**Passage fourni:**
++++++++++++++++++++

Inde
: un temple de respect
pour le monde
Oscar Sanchez
Serra
TILONIA, en plein milieu du désert du
Thar, dans le Rajasthan, à environ sept
heures de Delhi, la capitale de l’Inde, est
le siège d’un projet qui, au cours des 42
dernières années, s’est distingué par son
amour pour l’Humanité, le Barefoot
College – littéralement le collège aux
pieds nus –, un havre de paix et un temple
de respect pour ce monde de plus en plus
menacé par l’espèce humaine.
Dans ce lieu, sous les idéaux de Gandhi,
sont pris en charge, éduqués et soutenues
des personnes aux maigres ressources pour
leur apprendre à créer un mode de vie
durable dans leurs villages et leurs
communautés.
Parmi les objectifs de l’établissement
figure l’apport de moyens d’existence
stables et l’autonomisation de la femme,
mère et grand-mère, pilier de la famille et
de la société.
« Un vieux proverbe oriental dit
qu’éduquer un petit garçon, c’est former un
homme. Mais éduquer une petite fille c’est
former tout un village », a déclaré à
Granma international Rodrigo Paris,
représentant du Barefoot College pour
l’Amérique latine et la Caraïbe.
Comment cette idée est-elle née ?

++++++++++++++++++++

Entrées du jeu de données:
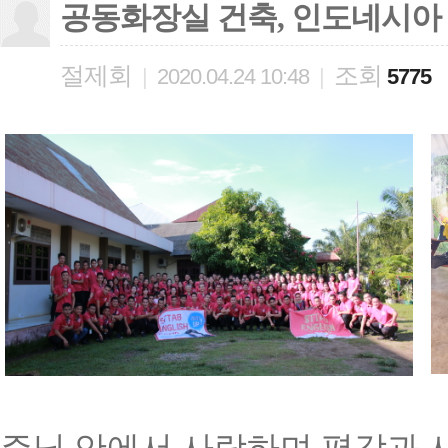
공동화장실 건축, 인도네시아
절제회
조회
|
2020.04.24 10:48
|
5775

++++++++++++++++++++

**Consigne 1:**
Répondez à ces questions sur le texte consacré au Barefoot College :
(a) Dans quel désert se trouve Tilonia ?
(b) Depuis combien d'années le projet s'est-il distingué par son amour pour l'Humanité ?
(c) Quelle fonction occupe Rodrigo Paris ?
**Consigne 2:** Poursuivez le texte sur le Barefoot College à partir de sa dernière phrase.

**Résultat de l'exercice 1:**
(a) Dans le désert du Thar, dans le Rajasthan.
(b) Depuis 42 ans.
(c) Il est représentant du Barefoot College pour l'Amérique latine et la Caraïbe.

**Résultat de l'exercice 2:**
L’institution fut fondée en 1972 par un
militant social et éducateur du nom de
Bunker Roy, dans le souci de promouvoir les
valeurs et les idéaux de Gandhi. Il reçut
une bonne éducation au sein de sa famille,
et au lieu de suivre les pas de ses aînés,
de trouver un emploi pour gagner de
l’argent, il décida de miser sur le travail
social au service des personnes aux moindres
revenus. Il a créé une école, où il vit et
travaille pour venir en aide à ces gens.
Pourquoi des femmes de plus de 35 ans ?
Elles sont le centre de la famille et de
la communauté. Plus de 35 ans, parce
qu’elles ont des enfants, elles pensent en
tant que mères et ont de fortes racines dans
leur communauté. À cet âge, la femme ne
pense pas seulement à son propre bien-être
mais à celui de ses enfants et de sa
communauté, à l’avenir. Les mères vivant en
milieu rural sont plus attachées à leur
communauté, ce qui permet de conserver les
connaissances et les technologies dans la
communauté. Elles partagent leurs savoirs
spécialisés, assurant ainsi la durabilité
des projets. Les emplois verts offrent aux
femmes de vastes possibilités d’apporter des
ressources supplémentaires à leur famille et
à leur communauté. Le programme principal du
Barefoot College est axé sur
l’énergie solaire. La plupart des stagiaires
à Tilonia proviennent de régions rurales du
monde entier, où il n’y a pas d’électricité.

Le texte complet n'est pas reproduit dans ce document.